Oceanic Black Holes Found in Southern Atlantic
Black holes are a tear in the fabric of space-time from which nothing escapes, not even light. They take on a mythic significance in popular culture as portals to alternate dimensions or grave threats to space travel. Astronomers are certain they exist out there in the universe, formed by the collapse of dead stars.
Now, physicists have found mathematical analogs to black holes here on Earth, specifically in the southern Atlantic Ocean where eddies whirl about. The work was posted to arXiv and reported first by the The Physics arXiv Blog.
The scientists describe the eddies using Edgar Allan Poe’s “A Descent into the Maelström”:
“The edge of the whirl was represented by a broad belt of gleaming spray; but no particle of this slipped into the mouth of the terrific funnel…”
That’s exactly how eddies look, the study says.

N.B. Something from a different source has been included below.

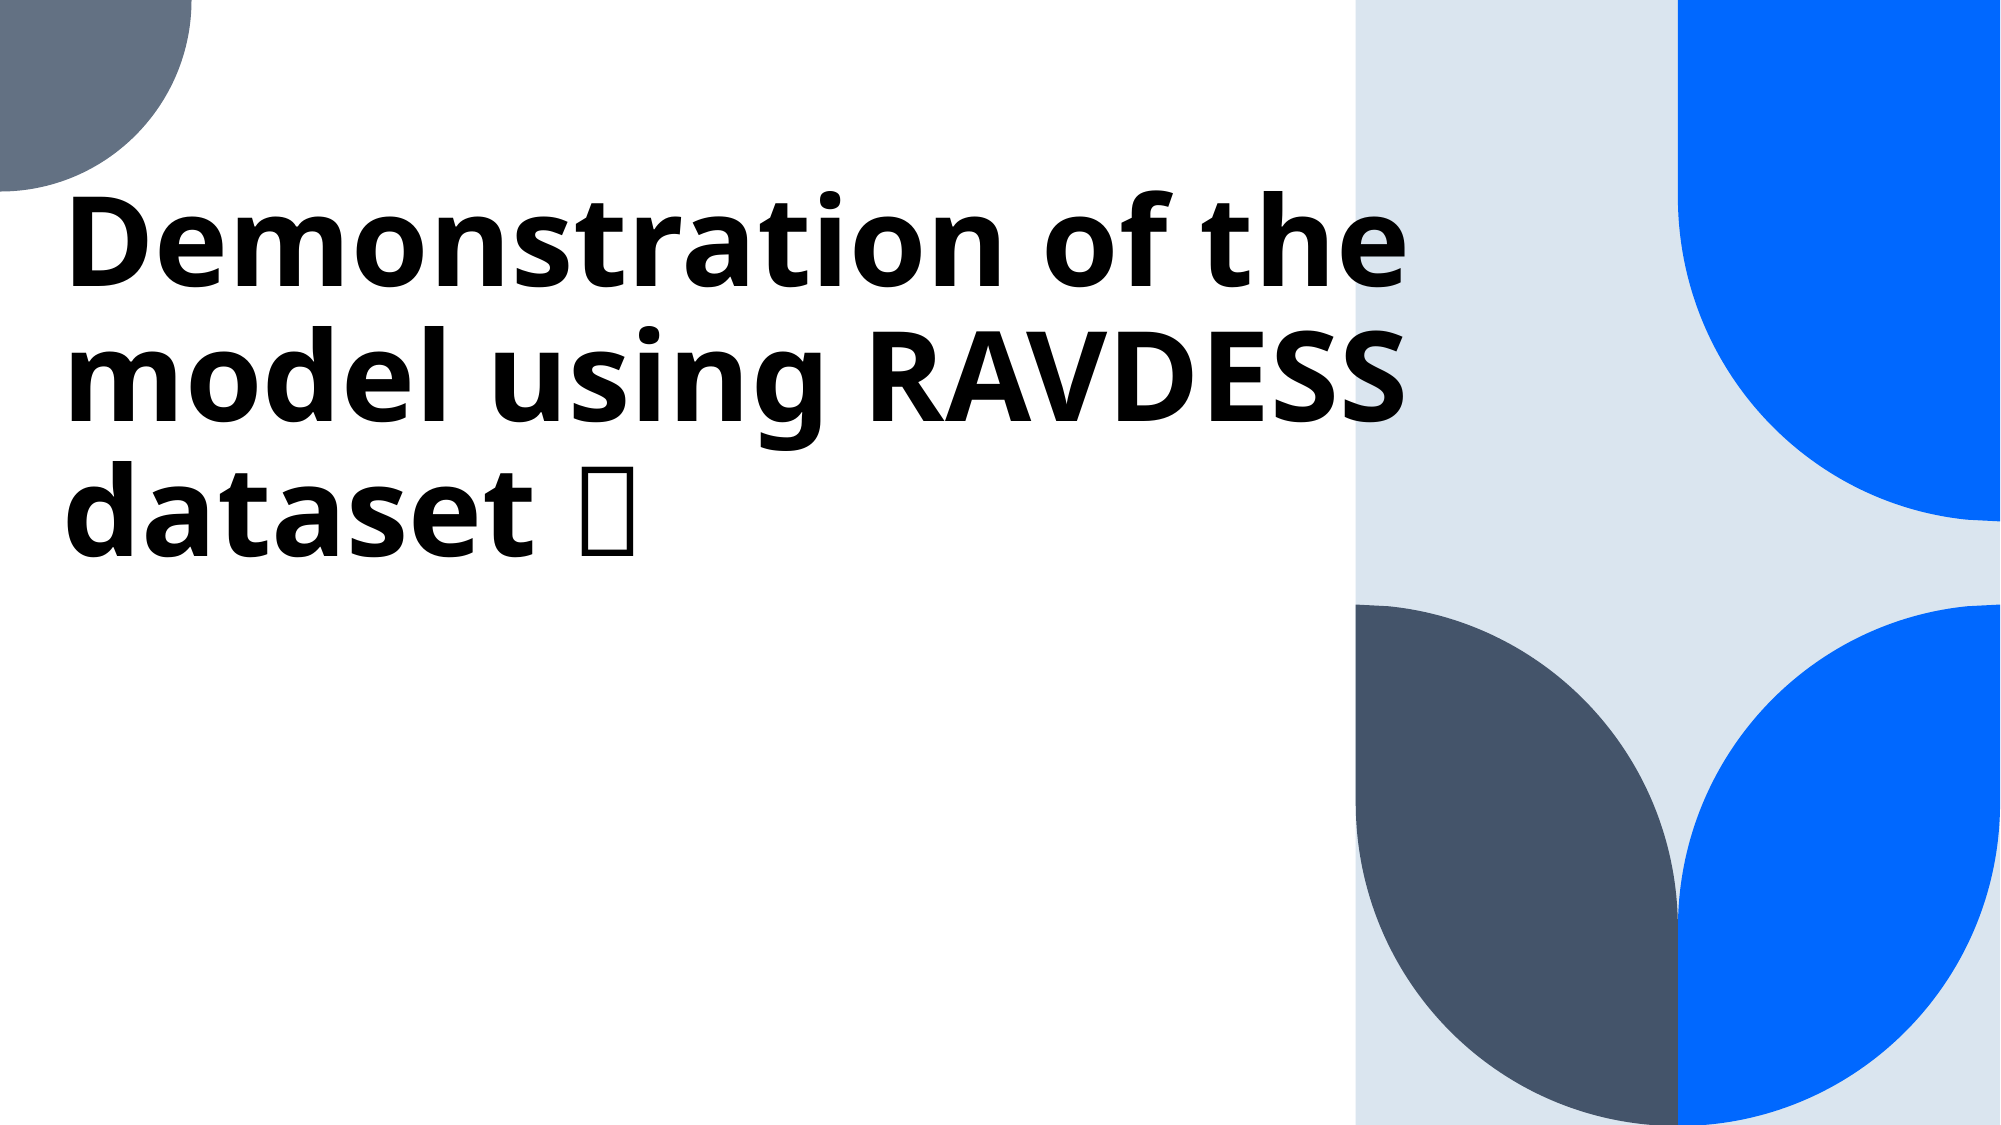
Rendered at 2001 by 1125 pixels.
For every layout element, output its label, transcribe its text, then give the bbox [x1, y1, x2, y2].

A belt of spray encircles the whirlpool but the liquid does not fall in.
Similarly, black holes in space are encircled by photon (light) spheres, a region where the gravity is so strong (because of the density of the black hole) that it causes light to travel in an orbit. And there the photons remain, in precarious balance, neither falling into the hole or escaping. That’s similar to Poe’s description of the belt of spray around the Maelström.
And much like astronomical black holes, oceanic eddies exhibit singularity.
To locate these oceanic black holes, the scientists examined satellite images of the Agulhas Current in the Indian Ocean. The current travels along the east coast of Africa before turning back on itself in a loop. The loop occasionally pinches off and forms eddies that whirl off into the South Atlantic Ocean, remaining intact for more than three months.
The eddies are a coherent island of water in an otherwise turbulent ocean. As such, they “create moving oases for the marine food chain or even impact climate change through their long-range transport of salinity and temperature,” the study states. The eddies will capture any detritus floating nearby and swallow it, thereby transporting oil and garbage. And nothing within leaks out.
From Poe’s story again, a description of the his fictional Maelström:
“…whose interior, as far as the eye could fathom it, was a smooth, shining, and jet-black wall of water, inclined to the horizon at an angle of some forty-five degrees, speeding dizzily round and round with a swaying and sweltering motion, and sending forth to the winds an appalling voice, half shriek, half roar, such as not even the mighty cataract of Niagara ever lifts up in its agony to Heaven.”